Copy every one of the entries below word for word, leaving out the pictures.

[Exercise data Boundary: Start]

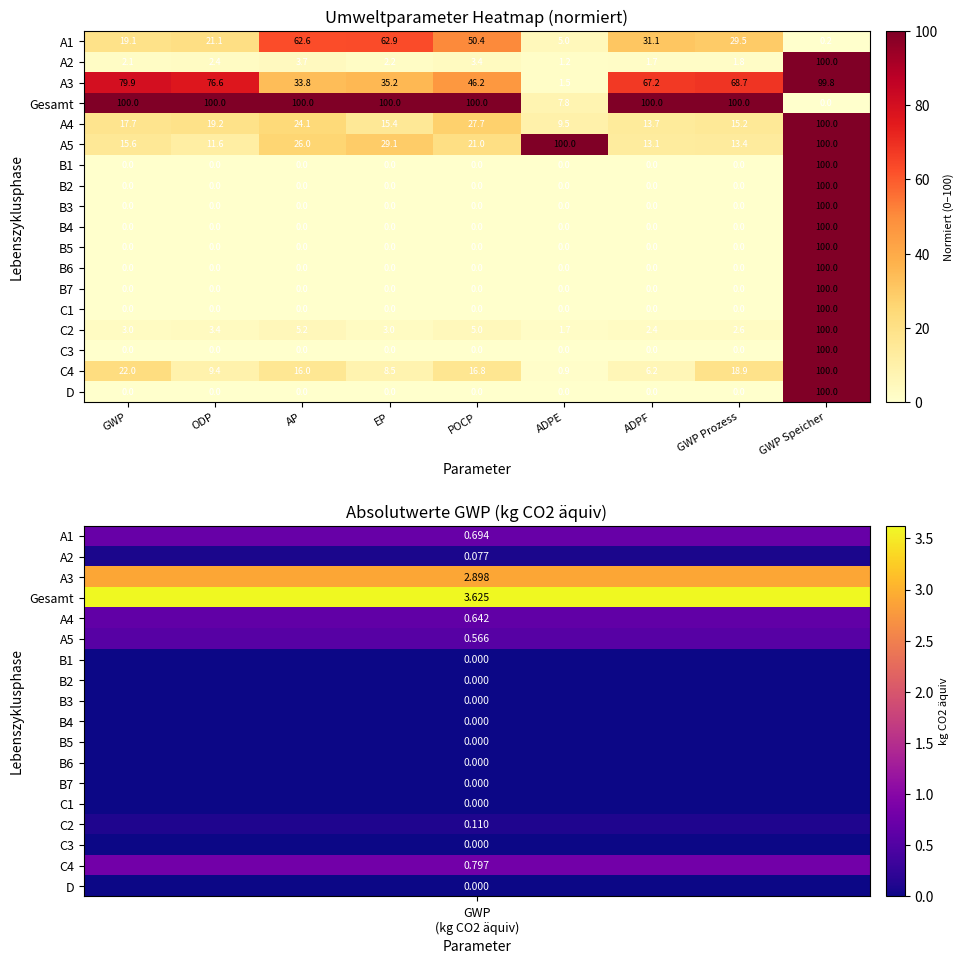

How many categories are shown in the chart?

9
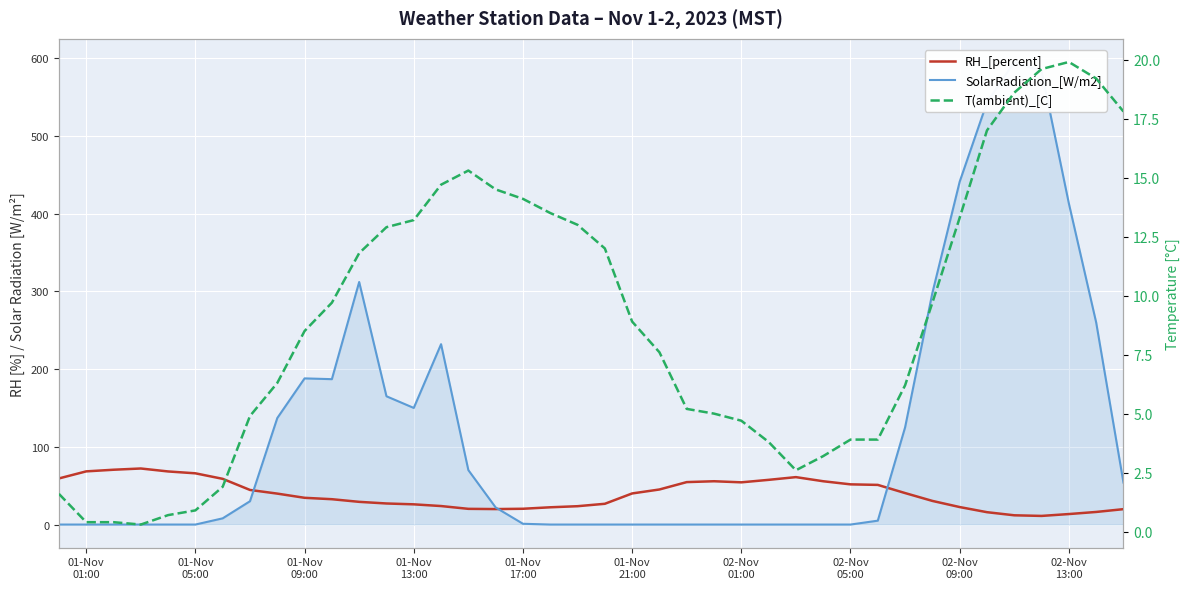

Rank the series by their maximum value, from highest to lowest.

SolarRadiation_[W/m2], RH_[percent], T(ambient)_[C]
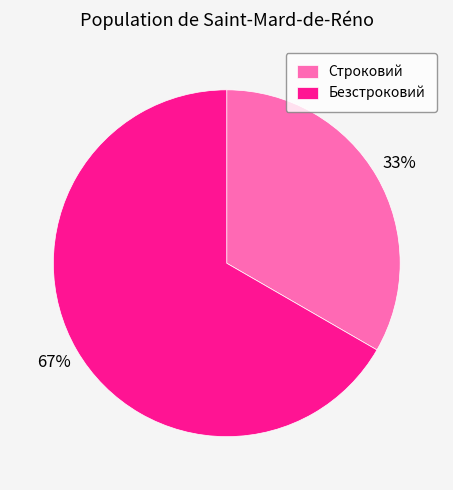

Do Безстроковий and Строковий together represent more than half of the pie?

Yes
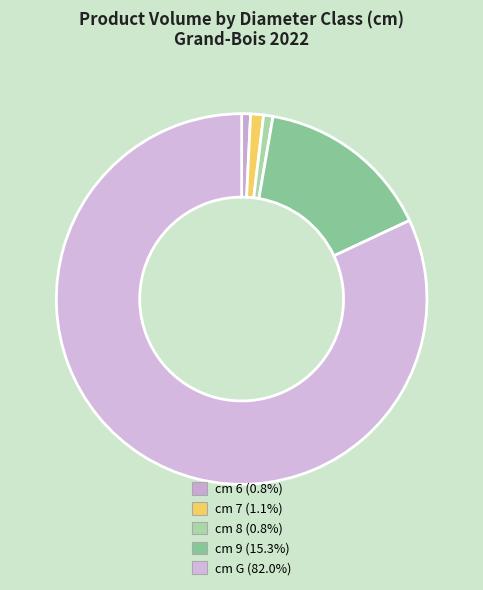

How many segments does this pie chart have?

5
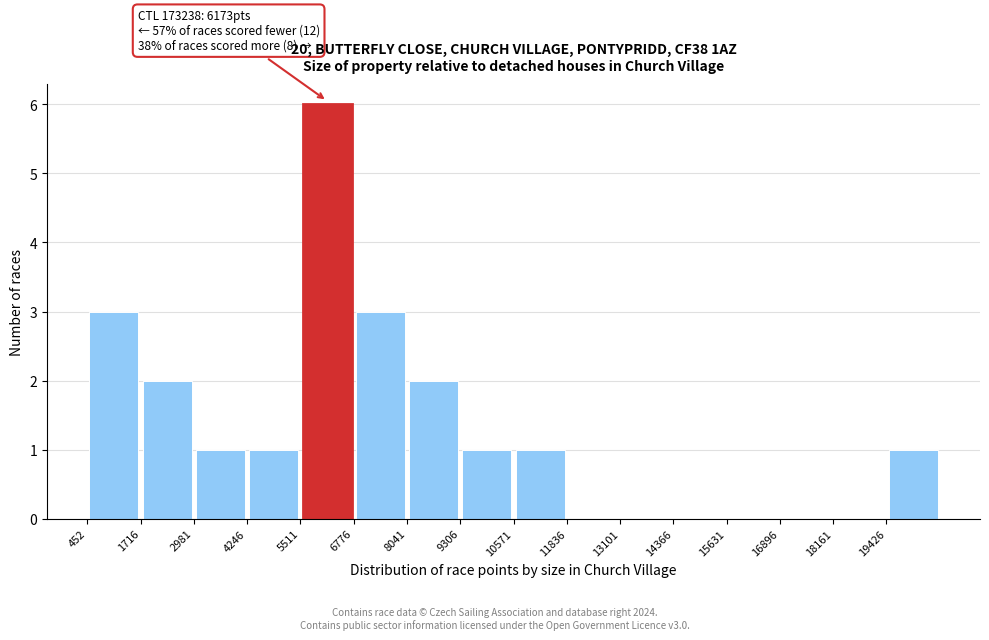

Which range on the x-axis has the tallest bar?

5600 to 6800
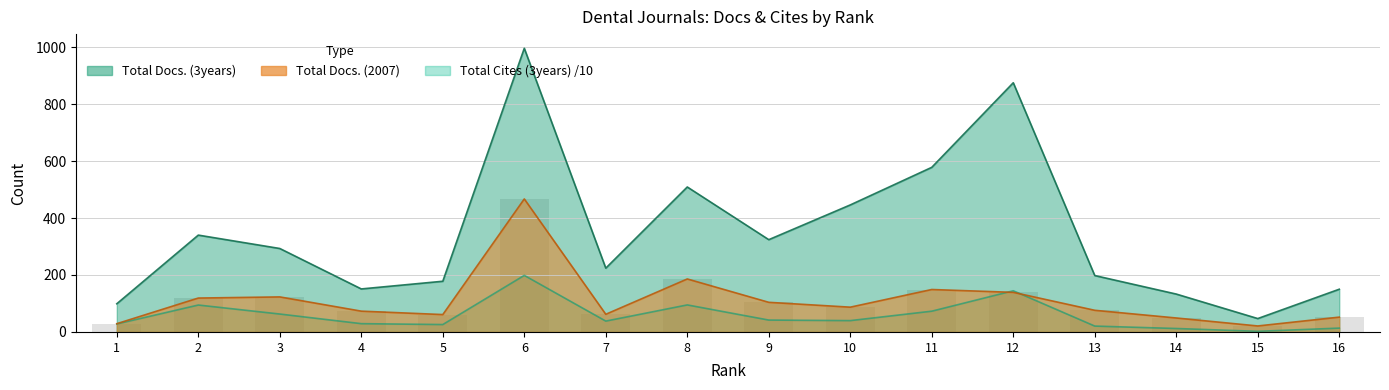

What is the difference between the Total Docs. (2007) values at 4 and 9?

31.0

[Exercise data Boundary: End]

#### The completed task
How many categories are shown in the chart?

9

Rank the series by their maximum value, from highest to lowest.

SolarRadiation_[W/m2], RH_[percent], T(ambient)_[C]

Do Безстроковий and Строковий together represent more than half of the pie?

Yes

How many segments does this pie chart have?

5

Which range on the x-axis has the tallest bar?

5600 to 6800

What is the difference between the Total Docs. (2007) values at 4 and 9?

31.0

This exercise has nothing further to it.